Tuesday, July 31, 2012

Using Grid Engine in the Xeon Phi Environment

The Intel Xeon Phi (Codename: MIC - Many Integrated Core) is an interesting HPC hardware platform. While it is not in production yet, there are already lots of porting and optimization work done for Xeon Phi. In the beginning of this year, we also started the conversation with Intel - we wanted to make sure that Open Grid Scheduler/Grid Engine works in the Xeon Phi environment as we have received requests for Xeon Phi support at SC11.

While a lot of information is still under NDA, there are already lots of papers published on the Internet, and even Intel engineers themselves have already disclosed information about the Xeon Phi architecture and programming models. For example, by now, it is widely known that Xeon Phi runs an embedded Linux OS image on the board - and in fact the users can log onto the board and use it as a multi-core Linux machine.

One Xeon Phi execution model is the more traditional offload execution model, where applications running on the host processors offload sections of code to the Xeon Phi accelerator. Note that Intel also defines the Language Extensions for Offload (LEO) compiler directives to ease porting. And yet with the standalone execution model, users execute code directly and natively on the board, and the host processors are not involved in the computation.

Open Grid Scheduler/Grid Engine can be easily configured to handle the offload execution model, as the Xeon Phi used this way is very similar to a GPU device.
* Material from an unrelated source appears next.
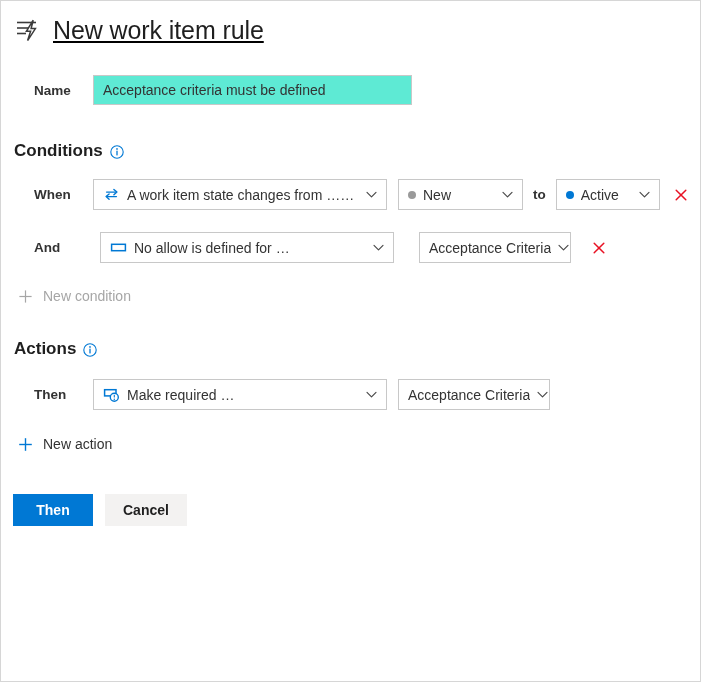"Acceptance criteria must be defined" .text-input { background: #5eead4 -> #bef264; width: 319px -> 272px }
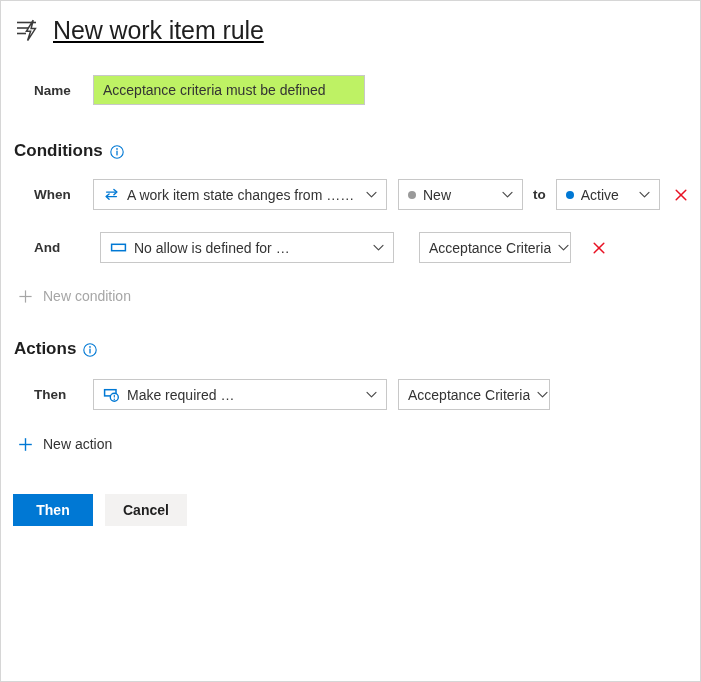"New" .combo-state { width: 125px -> 159px }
Grid Engine can easily schedule jobs to the hosts that have Xeon Phi boards, and Grid Engine can make sure that the hardware resources are not oversubscribed. Yet the standalone execution model is more interesting, it is the Linux OS environment that most HPC users are familar with, but it adds a level of indirection to job execution. We don't have the design finalized yet, as the software environment is not released to the public, but our plan is to support both execution models in a future version of Open Grid Scheduler/Grid Engine.